----- Data for the task -----

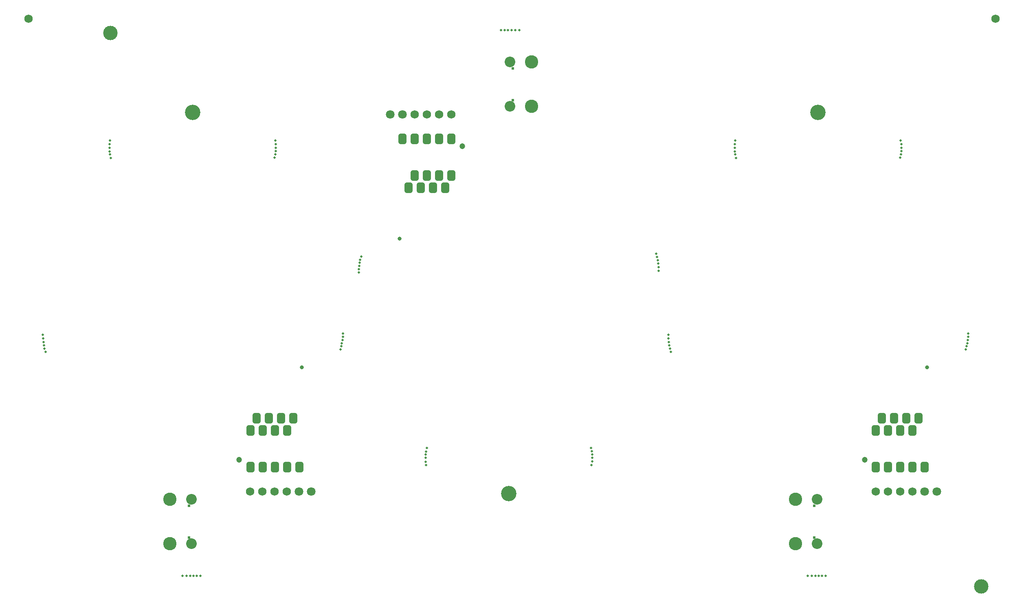
<source format=gbs>
G04*
G04 #@! TF.GenerationSoftware,Altium Limited,Altium Designer,21.2.2 (38)*
G04*
G04 Layer_Color=16711935*
%FSLAX44Y44*%
%MOMM*%
G71*
G04*
G04 #@! TF.SameCoordinates,5FF3B01B-9308-42A9-B2BD-2142B56AF961*
G04*
G04*
G04 #@! TF.FilePolarity,Negative*
G04*
G01*
G75*
%ADD38C,3.0000*%
%ADD68C,1.7272*%
%ADD69C,2.7682*%
%ADD70C,2.2032*%
%ADD71C,0.6032*%
%ADD72C,1.8032*%
%ADD73C,3.2032*%
%ADD74C,0.5032*%
%ADD75C,1.2032*%
%ADD76C,0.8032*%
G04:AMPARAMS|DCode=77|XSize=2.2032mm|YSize=1.7032mm|CornerRadius=0.4766mm|HoleSize=0mm|Usage=FLASHONLY|Rotation=90.000|XOffset=0mm|YOffset=0mm|HoleType=Round|Shape=RoundedRectangle|*
%AMROUNDEDRECTD77*
21,1,2.2032,0.7500,0,0,90.0*
21,1,1.2500,1.7032,0,0,90.0*
1,1,0.9532,0.3750,0.6250*
1,1,0.9532,0.3750,-0.6250*
1,1,0.9532,-0.3750,-0.6250*
1,1,0.9532,-0.3750,0.6250*
%
%ADD77ROUNDEDRECTD77*%
D38*
X3180000Y1420000D02*
D03*
X1370000Y2570000D02*
D03*
D68*
X3210000Y2600000D02*
D03*
X1200000Y2600000D02*
D03*
X1660883Y1617236D02*
D03*
X1686283D02*
D03*
X1711682D02*
D03*
X1737083D02*
D03*
X2960895D02*
D03*
X2986295D02*
D03*
X3011695D02*
D03*
X3037095D02*
D03*
X2078707Y2401204D02*
D03*
X2053307D02*
D03*
X2027908D02*
D03*
X2002507D02*
D03*
D69*
X1493974Y1508370D02*
D03*
Y1600570D02*
D03*
X2793987Y1508370D02*
D03*
Y1600570D02*
D03*
X2245616Y2510070D02*
D03*
Y2417870D02*
D03*
D70*
X1538974Y1508370D02*
D03*
Y1600570D02*
D03*
X2838987Y1508370D02*
D03*
Y1600570D02*
D03*
X2200616Y2510070D02*
D03*
Y2417870D02*
D03*
D71*
X1533374Y1521470D02*
D03*
Y1587470D02*
D03*
X2833387Y1521470D02*
D03*
Y1587470D02*
D03*
X2206216Y2496970D02*
D03*
Y2430970D02*
D03*
D72*
X1762482Y1617236D02*
D03*
X1787883D02*
D03*
X3062495D02*
D03*
X3087895D02*
D03*
X1977108Y2401204D02*
D03*
X1951707D02*
D03*
D73*
X1541077Y2405470D02*
D03*
X2841089D02*
D03*
X2198513Y1612970D02*
D03*
D74*
X1853414Y1945658D02*
D03*
X1853161Y1938800D02*
D03*
X1852399Y1932196D02*
D03*
X1851077Y1925470D02*
D03*
X1850112Y1919242D02*
D03*
X1848076Y1912470D02*
D03*
X1235182Y1907136D02*
D03*
X1233147Y1913908D02*
D03*
X1231877Y1920766D02*
D03*
X1230861Y1927370D02*
D03*
X1230098Y1934990D02*
D03*
X1229845Y1942864D02*
D03*
X1369290Y2346470D02*
D03*
X1370560Y2310656D02*
D03*
X1369037Y2317768D02*
D03*
X1368275Y2324372D02*
D03*
X1368020Y2331230D02*
D03*
X1368275Y2339104D02*
D03*
X1713969Y2339358D02*
D03*
X1714223Y2331484D02*
D03*
X1713969Y2324626D02*
D03*
X1713206Y2318022D02*
D03*
X1711682Y2310910D02*
D03*
X1712953Y2346724D02*
D03*
X1528295Y1441920D02*
D03*
X1535914D02*
D03*
X1542827D02*
D03*
X1549630D02*
D03*
X1557251D02*
D03*
X1519659D02*
D03*
X3153427Y1945658D02*
D03*
X3153173Y1938800D02*
D03*
X3152411Y1932196D02*
D03*
X3151089Y1925470D02*
D03*
X3150125Y1919242D02*
D03*
X3148089Y1912470D02*
D03*
X2535195Y1907136D02*
D03*
X2533159Y1913908D02*
D03*
X2531889Y1920766D02*
D03*
X2530873Y1927370D02*
D03*
X2530111Y1934990D02*
D03*
X2529857Y1942864D02*
D03*
X2669303Y2346470D02*
D03*
X2670573Y2310656D02*
D03*
X2669049Y2317768D02*
D03*
X2668287Y2324372D02*
D03*
X2668033Y2331230D02*
D03*
X2668287Y2339104D02*
D03*
X3013981Y2339358D02*
D03*
X3014235Y2331484D02*
D03*
X3013981Y2324626D02*
D03*
X3013219Y2318022D02*
D03*
X3011695Y2310910D02*
D03*
X3012965Y2346724D02*
D03*
X2828307Y1441920D02*
D03*
X2835927D02*
D03*
X2842839D02*
D03*
X2849643D02*
D03*
X2857263D02*
D03*
X2819671D02*
D03*
X1886176Y2072782D02*
D03*
X1886429Y2079640D02*
D03*
X1887191Y2086244D02*
D03*
X1888513Y2092970D02*
D03*
X1889478Y2099198D02*
D03*
X1891514Y2105970D02*
D03*
X2504408Y2111304D02*
D03*
X2506443Y2104532D02*
D03*
X2507713Y2097674D02*
D03*
X2508730Y2091070D02*
D03*
X2509491Y2083450D02*
D03*
X2509745Y2075576D02*
D03*
X2370300Y1671970D02*
D03*
X2369030Y1707784D02*
D03*
X2370553Y1700672D02*
D03*
X2371315Y1694068D02*
D03*
X2371570Y1687210D02*
D03*
X2371315Y1679336D02*
D03*
X2025621Y1679082D02*
D03*
X2025367Y1686956D02*
D03*
X2025621Y1693814D02*
D03*
X2026384Y1700418D02*
D03*
X2027908Y1707530D02*
D03*
X2026638Y1671716D02*
D03*
X2211295Y2576520D02*
D03*
X2203676D02*
D03*
X2196763D02*
D03*
X2189960D02*
D03*
X2182339D02*
D03*
X2219931D02*
D03*
D75*
X1638076Y1683470D02*
D03*
X2938089D02*
D03*
X2101514Y2334970D02*
D03*
D76*
X1767932Y1875326D02*
D03*
X3067945D02*
D03*
X1971658Y2143114D02*
D03*
D77*
X1661176Y1744070D02*
D03*
X1711976Y1667870D02*
D03*
X1737377D02*
D03*
X1686577D02*
D03*
X1762776D02*
D03*
X1661176D02*
D03*
X1673876Y1769470D02*
D03*
X1750076D02*
D03*
X1724677D02*
D03*
X1711976Y1744070D02*
D03*
X1699276Y1769470D02*
D03*
X1686577Y1744070D02*
D03*
X1737377D02*
D03*
X2961189D02*
D03*
X3011989Y1667870D02*
D03*
X3037389D02*
D03*
X2986589D02*
D03*
X3062789D02*
D03*
X2961189D02*
D03*
X2973889Y1769470D02*
D03*
X3050089D02*
D03*
X3024689D02*
D03*
X3011989Y1744070D02*
D03*
X2999289Y1769470D02*
D03*
X2986589Y1744070D02*
D03*
X3037389D02*
D03*
X2078414Y2274370D02*
D03*
X2027614Y2350570D02*
D03*
X2002213D02*
D03*
X2053013D02*
D03*
X1976814D02*
D03*
X2078414D02*
D03*
X2065714Y2248970D02*
D03*
X1989514D02*
D03*
X2014913D02*
D03*
X2027614Y2274370D02*
D03*
X2040314Y2248970D02*
D03*
X2053013Y2274370D02*
D03*
X2002213D02*
D03*
M02*

</source>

-----

The whole listing above must be duplicated word for word, apart from its pictures.

▶ [Completed exercise]
<source format=gbs>
G04*
G04 #@! TF.GenerationSoftware,Altium Limited,Altium Designer,21.2.2 (38)*
G04*
G04 Layer_Color=16711935*
%FSLAX44Y44*%
%MOMM*%
G71*
G04*
G04 #@! TF.SameCoordinates,5FF3B01B-9308-42A9-B2BD-2142B56AF961*
G04*
G04*
G04 #@! TF.FilePolarity,Negative*
G04*
G01*
G75*
%ADD38C,3.0000*%
%ADD68C,1.7272*%
%ADD69C,2.7682*%
%ADD70C,2.2032*%
%ADD71C,0.6032*%
%ADD72C,1.8032*%
%ADD73C,3.2032*%
%ADD74C,0.5032*%
%ADD75C,1.2032*%
%ADD76C,0.8032*%
G04:AMPARAMS|DCode=77|XSize=2.2032mm|YSize=1.7032mm|CornerRadius=0.4766mm|HoleSize=0mm|Usage=FLASHONLY|Rotation=90.000|XOffset=0mm|YOffset=0mm|HoleType=Round|Shape=RoundedRectangle|*
%AMROUNDEDRECTD77*
21,1,2.2032,0.7500,0,0,90.0*
21,1,1.2500,1.7032,0,0,90.0*
1,1,0.9532,0.3750,0.6250*
1,1,0.9532,0.3750,-0.6250*
1,1,0.9532,-0.3750,-0.6250*
1,1,0.9532,-0.3750,0.6250*
%
%ADD77ROUNDEDRECTD77*%
D38*
X3180000Y1420000D02*
D03*
X1370000Y2570000D02*
D03*
D68*
X3210000Y2600000D02*
D03*
X1200000Y2600000D02*
D03*
X1660883Y1617236D02*
D03*
X1686283D02*
D03*
X1711682D02*
D03*
X1737083D02*
D03*
X2960895D02*
D03*
X2986295D02*
D03*
X3011695D02*
D03*
X3037095D02*
D03*
X2078707Y2401204D02*
D03*
X2053307D02*
D03*
X2027908D02*
D03*
X2002507D02*
D03*
D69*
X1493974Y1508370D02*
D03*
Y1600570D02*
D03*
X2793987Y1508370D02*
D03*
Y1600570D02*
D03*
X2245616Y2510070D02*
D03*
Y2417870D02*
D03*
D70*
X1538974Y1508370D02*
D03*
Y1600570D02*
D03*
X2838987Y1508370D02*
D03*
Y1600570D02*
D03*
X2200616Y2510070D02*
D03*
Y2417870D02*
D03*
D71*
X1533374Y1521470D02*
D03*
Y1587470D02*
D03*
X2833387Y1521470D02*
D03*
Y1587470D02*
D03*
X2206216Y2496970D02*
D03*
Y2430970D02*
D03*
D72*
X1762482Y1617236D02*
D03*
X1787883D02*
D03*
X3062495D02*
D03*
X3087895D02*
D03*
X1977108Y2401204D02*
D03*
X1951707D02*
D03*
D73*
X1541077Y2405470D02*
D03*
X2841089D02*
D03*
X2198513Y1612970D02*
D03*
D74*
X1853414Y1945658D02*
D03*
X1853161Y1938800D02*
D03*
X1852399Y1932196D02*
D03*
X1851077Y1925470D02*
D03*
X1850112Y1919242D02*
D03*
X1848076Y1912470D02*
D03*
X1235182Y1907136D02*
D03*
X1233147Y1913908D02*
D03*
X1231877Y1920766D02*
D03*
X1230861Y1927370D02*
D03*
X1230098Y1934990D02*
D03*
X1229845Y1942864D02*
D03*
X1369290Y2346470D02*
D03*
X1370560Y2310656D02*
D03*
X1369037Y2317768D02*
D03*
X1368275Y2324372D02*
D03*
X1368020Y2331230D02*
D03*
X1368275Y2339104D02*
D03*
X1713969Y2339358D02*
D03*
X1714223Y2331484D02*
D03*
X1713969Y2324626D02*
D03*
X1713206Y2318022D02*
D03*
X1711682Y2310910D02*
D03*
X1712953Y2346724D02*
D03*
X1528295Y1441920D02*
D03*
X1535914D02*
D03*
X1542827D02*
D03*
X1549630D02*
D03*
X1557251D02*
D03*
X1519659D02*
D03*
X3153427Y1945658D02*
D03*
X3153173Y1938800D02*
D03*
X3152411Y1932196D02*
D03*
X3151089Y1925470D02*
D03*
X3150125Y1919242D02*
D03*
X3148089Y1912470D02*
D03*
X2535195Y1907136D02*
D03*
X2533159Y1913908D02*
D03*
X2531889Y1920766D02*
D03*
X2530873Y1927370D02*
D03*
X2530111Y1934990D02*
D03*
X2529857Y1942864D02*
D03*
X2669303Y2346470D02*
D03*
X2670573Y2310656D02*
D03*
X2669049Y2317768D02*
D03*
X2668287Y2324372D02*
D03*
X2668033Y2331230D02*
D03*
X2668287Y2339104D02*
D03*
X3013981Y2339358D02*
D03*
X3014235Y2331484D02*
D03*
X3013981Y2324626D02*
D03*
X3013219Y2318022D02*
D03*
X3011695Y2310910D02*
D03*
X3012965Y2346724D02*
D03*
X2828307Y1441920D02*
D03*
X2835927D02*
D03*
X2842839D02*
D03*
X2849643D02*
D03*
X2857263D02*
D03*
X2819671D02*
D03*
X1886176Y2072782D02*
D03*
X1886429Y2079640D02*
D03*
X1887191Y2086244D02*
D03*
X1888513Y2092970D02*
D03*
X1889478Y2099198D02*
D03*
X1891514Y2105970D02*
D03*
X2504408Y2111304D02*
D03*
X2506443Y2104532D02*
D03*
X2507713Y2097674D02*
D03*
X2508730Y2091070D02*
D03*
X2509491Y2083450D02*
D03*
X2509745Y2075576D02*
D03*
X2370300Y1671970D02*
D03*
X2369030Y1707784D02*
D03*
X2370553Y1700672D02*
D03*
X2371315Y1694068D02*
D03*
X2371570Y1687210D02*
D03*
X2371315Y1679336D02*
D03*
X2025621Y1679082D02*
D03*
X2025367Y1686956D02*
D03*
X2025621Y1693814D02*
D03*
X2026384Y1700418D02*
D03*
X2027908Y1707530D02*
D03*
X2026638Y1671716D02*
D03*
X2211295Y2576520D02*
D03*
X2203676D02*
D03*
X2196763D02*
D03*
X2189960D02*
D03*
X2182339D02*
D03*
X2219931D02*
D03*
D75*
X1638076Y1683470D02*
D03*
X2938089D02*
D03*
X2101514Y2334970D02*
D03*
D76*
X1767932Y1875326D02*
D03*
X3067945D02*
D03*
X1971658Y2143114D02*
D03*
D77*
X1661176Y1744070D02*
D03*
X1711976Y1667870D02*
D03*
X1737377D02*
D03*
X1686577D02*
D03*
X1762776D02*
D03*
X1661176D02*
D03*
X1673876Y1769470D02*
D03*
X1750076D02*
D03*
X1724677D02*
D03*
X1711976Y1744070D02*
D03*
X1699276Y1769470D02*
D03*
X1686577Y1744070D02*
D03*
X1737377D02*
D03*
X2961189D02*
D03*
X3011989Y1667870D02*
D03*
X3037389D02*
D03*
X2986589D02*
D03*
X3062789D02*
D03*
X2961189D02*
D03*
X2973889Y1769470D02*
D03*
X3050089D02*
D03*
X3024689D02*
D03*
X3011989Y1744070D02*
D03*
X2999289Y1769470D02*
D03*
X2986589Y1744070D02*
D03*
X3037389D02*
D03*
X2078414Y2274370D02*
D03*
X2027614Y2350570D02*
D03*
X2002213D02*
D03*
X2053013D02*
D03*
X1976814D02*
D03*
X2078414D02*
D03*
X2065714Y2248970D02*
D03*
X1989514D02*
D03*
X2014913D02*
D03*
X2027614Y2274370D02*
D03*
X2040314Y2248970D02*
D03*
X2053013Y2274370D02*
D03*
X2002213D02*
D03*
M02*

</source>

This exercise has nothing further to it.